Assigned task :: With the line containing "Lab2_half_sub_gate_level HS1(C1, C2, x, y);" as the starting point, output the remaining lines of the data exactly as they are, through the last.

(Electronics source listings)
++++++++

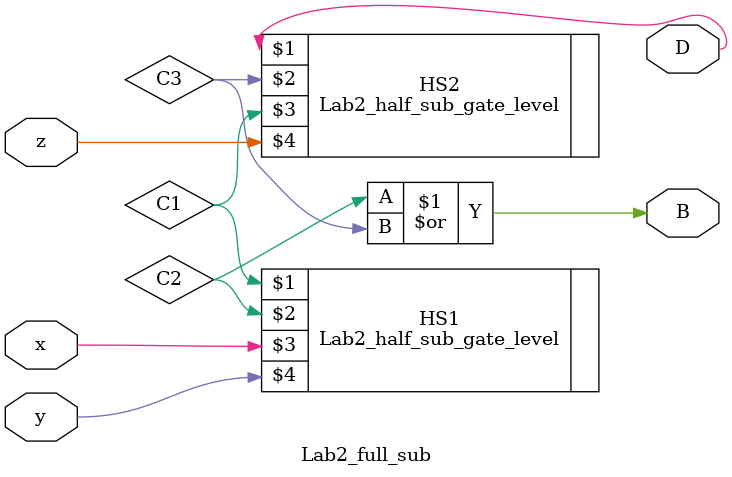
<source format=v>
module Lab2_full_sub(output D, B, input x, y, z);
   wire C1, C2, C3;
   Lab2_half_sub_gate_level HS1(C1, C2, x, y);
   Lab2_half_sub_gate_level HS2(D, C3, C1, z);
   or G1(B, C2, C3);
endmodule

</source>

++++++++

Written solution ::
   Lab2_half_sub_gate_level HS1(C1, C2, x, y);
   Lab2_half_sub_gate_level HS2(D, C3, C1, z);
   or G1(B, C2, C3);
endmodule

</source>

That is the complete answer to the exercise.